During the past decades, several methods have been proposed under various platforms. MuX [12] employs R-tree as the index to reduce I/O cost during the join process. Gorder [35] takes grid based ordering technique to group nearby data points together and then conducts the scheduled block nested join, in order to reduce the I/O cost and CPU cost. iJoin [36] uses iDistance [37] as the underlying index structure. Yao et al. [38] proposed to take z-order based index methods to conduct KNN Join in large relational databases. Moreover, there are methods [39, 40] that employ MapReduce to process KNN Join for large-scale data sets.

6.4 Concurrent breadth-first search queries

As another related problem, concurrent Breadth-First Search (BFS) Queries [15] is a fundamental operation in the domain of graph algorithms and has attracted a lot of attention for decades. As the classical method, MS-BFS [15] employs multi-core CPUs to accelerate multiple BFS queries. Its key idea is to share the access to the same neighbor list across multiple queries when they try to expand the same vertices in the same step. By this means, it is able to reduce the cache misses obviously. However, due to the nature of BFS, MS-BFS has to maintain a bitmap with the same size of the graph vertices for each query, in order to avoid repeated visits to the same vertex. As a result, the total number of concurrent BFS queries is significantly limited.

As mentioned above, our solution is inspired by the access-sharing strategy of MS-BFS, since they mainly expand a set of graph vertices. However, they are different in both problems solved and solution details. First, their problems solved, i.e., concurrent BFS queries vs MQ-ANN with proximity graphs, are different in two aspects. (1) MQ-ANN requires access to vectors and distance computations among them, while concurrent BFS queries have no such operations. (2) Each BFS query requires access to all the graph vertices, while each ANN query only a small part of the proximity graph for collecting close candidates. Second, their techniques, i.e., MS-BFS vs bridge view, are different in two aspects. (1) MS-BFS has to maintain a bitmap visited for each query to avoid repeated accesses to the same graph vertex, while bridge view does not. (2) MS-BFS prefers a small query set (e.g., tens) due to the former aspect, while bridge view prefers a large query set (e.g., millions).

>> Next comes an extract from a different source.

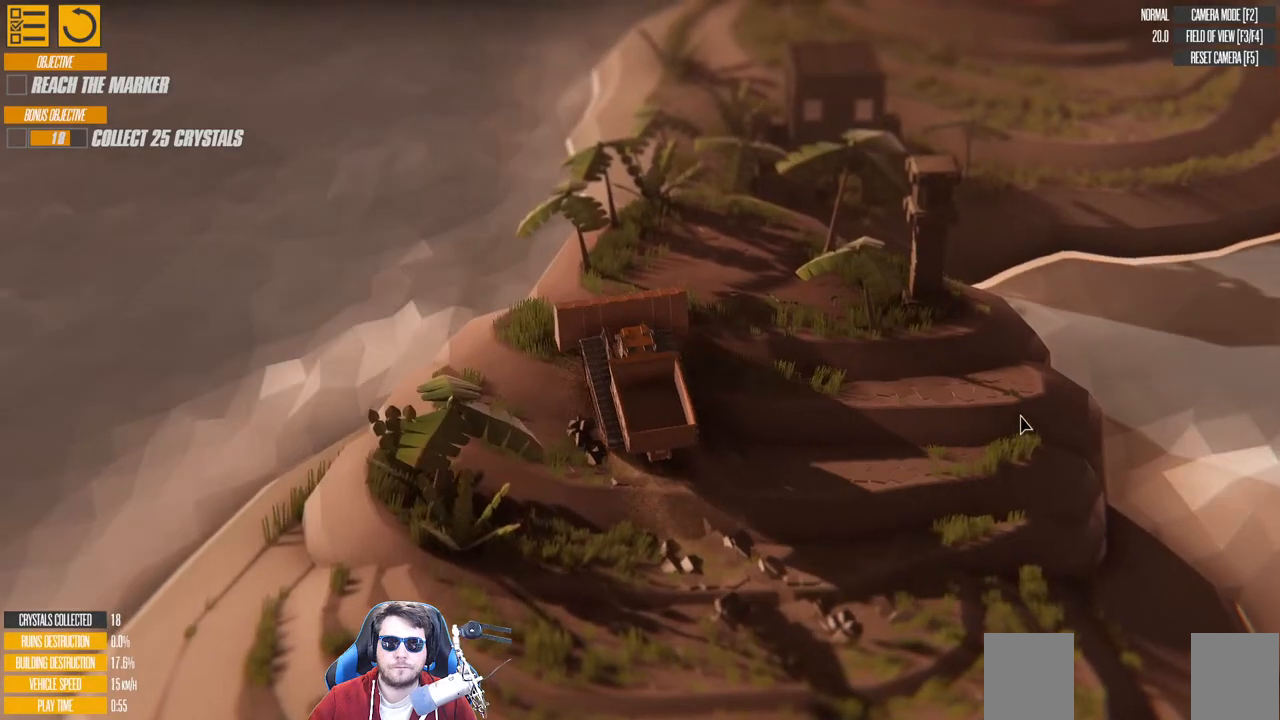
{"keys": [], "events": [[400, "d", "up"], [433, "w", "up"]]}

Besides, there are other methods that employ multi-core CPUs to enhance BFS queries [41, 42] in the literature. iBFS [43] employs GPU to accelerate concurrent BFS queries. On the other hand, Gorder [44] aims at reducing the cache misses for graph algorithms by reordering the graph vertices to keep vertices that will be frequently accessed together locally. We are inspired by MS-BFS that shares access to the same vertex among multiple queries, but adapt this idea to MQ-ANN with proximity graphs by a novel scheduling strategy.

7 Conclusion

In this paper, we aim at solving MQ-ANN in high-dimensional space by combining the pruning efficiency of proximity graphs and the parallel power of multi-core CPUs. The existing method called query view suffers from numerous cache misses, due to the nature of ANN search with a proximity graph. To relieve this issue, we propose a new method called bridge view, which reduces the cache misses in a large scale by improving the data locality. Further, we discuss how to extend bridge view to deal with large-scale data. Moreover, we conduct extensive experiments on real-life data sets to demonstrate the advantages of bridge view with three state-of-the-art proximity graphs, including DPG, HNSW and NSG. According to our experimental results, bridge view obviously outperforms query view for MQ-ANN in various settings.